The traditional techniques and methods of mural decoration in Rajasthan are of particular interest to the students of Indian mural painting. After Ajanta and Bagh the link of mural paintings in India is not traced sufficiently with information and data. The continuity of this tradition of the art of mural decoration, after Ajanta and Bagh, though in its very late phase, is seen in the wall paintings of Rajasthan.
The technique of painting employed in Rajasthani murals is popularly known as Jaipur Process. It is a process of painting on wet-surface of the wall-plaster. This process of painting on wet-plaster was known and practised in early times in Italy, Egypt, India, Tibet, China, Korea, Japan and other countries. The techniques employed in all these countries were of 'fresco buono' and 'fresco-secco' and 'tempera' in egg or other adhesives like glues from Babul trees or animal hides. Though the techniques were same, the results differed according to the clime, time and the mood of the artist.
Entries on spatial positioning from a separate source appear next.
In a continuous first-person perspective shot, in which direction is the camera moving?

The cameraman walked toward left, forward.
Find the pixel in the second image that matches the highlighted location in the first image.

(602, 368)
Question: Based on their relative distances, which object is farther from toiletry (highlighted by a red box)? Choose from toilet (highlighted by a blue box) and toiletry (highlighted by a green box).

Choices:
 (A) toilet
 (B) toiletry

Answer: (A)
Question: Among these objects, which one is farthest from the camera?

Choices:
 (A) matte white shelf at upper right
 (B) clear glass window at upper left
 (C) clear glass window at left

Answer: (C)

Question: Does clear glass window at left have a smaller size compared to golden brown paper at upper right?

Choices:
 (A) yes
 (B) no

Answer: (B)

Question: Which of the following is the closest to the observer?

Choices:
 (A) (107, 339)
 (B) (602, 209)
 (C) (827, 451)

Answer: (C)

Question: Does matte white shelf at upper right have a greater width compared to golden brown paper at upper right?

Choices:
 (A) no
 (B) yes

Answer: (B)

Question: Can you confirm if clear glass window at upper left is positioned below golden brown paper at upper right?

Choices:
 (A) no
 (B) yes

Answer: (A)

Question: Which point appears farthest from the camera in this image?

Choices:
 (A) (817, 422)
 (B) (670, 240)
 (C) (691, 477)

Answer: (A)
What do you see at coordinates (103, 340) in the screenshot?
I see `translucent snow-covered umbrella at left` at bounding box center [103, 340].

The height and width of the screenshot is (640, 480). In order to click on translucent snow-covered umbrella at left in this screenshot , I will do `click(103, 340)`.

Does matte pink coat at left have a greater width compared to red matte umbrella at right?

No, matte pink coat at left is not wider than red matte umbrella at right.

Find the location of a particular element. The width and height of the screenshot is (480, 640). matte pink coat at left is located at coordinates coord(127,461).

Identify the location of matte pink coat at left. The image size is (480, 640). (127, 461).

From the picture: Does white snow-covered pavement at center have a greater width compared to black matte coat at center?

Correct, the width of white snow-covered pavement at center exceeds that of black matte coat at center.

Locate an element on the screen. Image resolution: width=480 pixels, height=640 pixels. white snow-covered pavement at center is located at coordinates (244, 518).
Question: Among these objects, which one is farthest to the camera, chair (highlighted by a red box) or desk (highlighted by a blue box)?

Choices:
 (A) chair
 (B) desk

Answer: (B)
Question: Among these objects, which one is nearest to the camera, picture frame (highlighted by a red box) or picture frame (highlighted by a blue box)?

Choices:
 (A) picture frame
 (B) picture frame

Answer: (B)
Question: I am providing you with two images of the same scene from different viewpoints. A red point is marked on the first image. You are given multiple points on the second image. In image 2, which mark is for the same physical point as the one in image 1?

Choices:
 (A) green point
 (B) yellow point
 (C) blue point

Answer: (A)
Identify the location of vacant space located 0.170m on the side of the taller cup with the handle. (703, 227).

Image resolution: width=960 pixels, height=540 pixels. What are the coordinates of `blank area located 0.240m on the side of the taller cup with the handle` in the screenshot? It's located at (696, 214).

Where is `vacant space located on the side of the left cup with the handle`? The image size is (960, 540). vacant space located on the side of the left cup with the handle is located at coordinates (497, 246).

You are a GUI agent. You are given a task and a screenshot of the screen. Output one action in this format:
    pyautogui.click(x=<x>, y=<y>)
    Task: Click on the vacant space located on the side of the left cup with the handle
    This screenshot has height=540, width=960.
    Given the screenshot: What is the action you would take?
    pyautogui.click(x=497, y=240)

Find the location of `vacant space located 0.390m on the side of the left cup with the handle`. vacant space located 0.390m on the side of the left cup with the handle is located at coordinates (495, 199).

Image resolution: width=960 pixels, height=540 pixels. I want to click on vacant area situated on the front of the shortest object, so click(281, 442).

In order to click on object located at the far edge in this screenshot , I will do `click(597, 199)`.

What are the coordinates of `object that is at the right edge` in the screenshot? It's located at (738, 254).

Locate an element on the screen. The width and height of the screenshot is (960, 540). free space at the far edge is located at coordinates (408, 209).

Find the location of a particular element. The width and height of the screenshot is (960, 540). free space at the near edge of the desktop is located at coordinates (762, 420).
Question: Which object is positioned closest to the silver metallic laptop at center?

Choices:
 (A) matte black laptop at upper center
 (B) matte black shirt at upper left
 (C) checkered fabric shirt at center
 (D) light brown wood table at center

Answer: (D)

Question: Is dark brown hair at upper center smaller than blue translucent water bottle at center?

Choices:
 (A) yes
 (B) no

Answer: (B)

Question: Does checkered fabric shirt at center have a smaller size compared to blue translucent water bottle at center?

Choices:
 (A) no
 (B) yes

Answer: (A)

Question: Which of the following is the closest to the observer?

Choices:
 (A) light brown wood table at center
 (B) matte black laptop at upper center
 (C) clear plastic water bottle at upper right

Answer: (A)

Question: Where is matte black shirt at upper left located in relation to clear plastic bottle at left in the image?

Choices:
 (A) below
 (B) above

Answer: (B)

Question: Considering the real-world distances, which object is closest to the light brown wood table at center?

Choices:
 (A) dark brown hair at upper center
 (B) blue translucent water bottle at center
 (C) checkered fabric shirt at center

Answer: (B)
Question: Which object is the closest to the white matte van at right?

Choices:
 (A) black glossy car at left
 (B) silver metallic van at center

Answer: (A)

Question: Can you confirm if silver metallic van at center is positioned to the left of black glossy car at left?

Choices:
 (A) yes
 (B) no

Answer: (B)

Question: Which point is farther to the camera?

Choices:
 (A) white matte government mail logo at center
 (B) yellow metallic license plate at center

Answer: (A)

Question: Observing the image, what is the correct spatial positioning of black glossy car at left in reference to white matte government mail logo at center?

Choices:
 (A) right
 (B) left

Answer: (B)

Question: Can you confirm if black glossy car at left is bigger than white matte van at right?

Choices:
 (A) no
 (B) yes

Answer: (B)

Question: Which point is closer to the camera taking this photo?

In India, Rajasthan is the place where the tradition of paintings on walls is still noticed in the old fort palaces, private Havelis and temples, though at present it is deteriorated in the hands of 'chiteras'. Roughly the period of these murals can be placed between two to three hundred years.
Rajasthan is an arid area. The climatic condition has helped to preserve the mu-ral paintings in this Maru Bhumi. The murals of Bundi, Kota, Nagaur, Jaipur, Galta, Pundarikji's Haveli and other remote places in Rajasthan are remarkable and they give an insight into the art and technique of Rajasthani mural painting. Stylistically these paintings differ, but so far as the subject matter is concerned, they evince uniform interest. The Krishna-Lila episodes, and legends from Ramayana, love-scenes, royal processions, hunting scenes, battle scenes, seasons and seasonal festivals, moonlit music parties on the marble terraces, secular scenes, animal fights and ladies' pastimes etc. are the main themes for the artist's brush.
In this monograph the murals of the above cited places, with particular reference to an excellent nucleus of murals of the Nagaur Fort, are studied in ritu and noted in detail-technically, stylistically and thematically. The forty-eight photographs of the murals of the sites mentioned above are reproduced here with detailed annotations and connotations in black-and-white.
Two coloured-plates and one line drawing for the Jacket of the book and some other drawings showing the detailed studies of the frescoes are also added.
The other murals which have been described in the text are not reproduced here. But they convey intrinsic charm and beauty of these dilapidating and vanishing pictorial presentation.
I am grateful to Mr. Kartik Shukla who accompanied me in my research tour to these historically and artistically rich places to photograph these murals.
I am also thankful to the University Grant Commission, Delhi, for awarding the most coveted Emeritus Professorship to carry out the research, when I was the Head of the Department of Painting at Banasthali Vidyapith, Rajasthan.
I am also grateful to the L. D. Institute of Indology for publishing my dissertation on the frescoes of Rajasthan with particular reference to the Nagaur Frescoes. 1 am equally indebted to Dalsukhbhai Malvania and Naginbhai Shah, Adviser and Director respectively of the Institute, for their valuable suggetions regarding the fine-production and its get-up.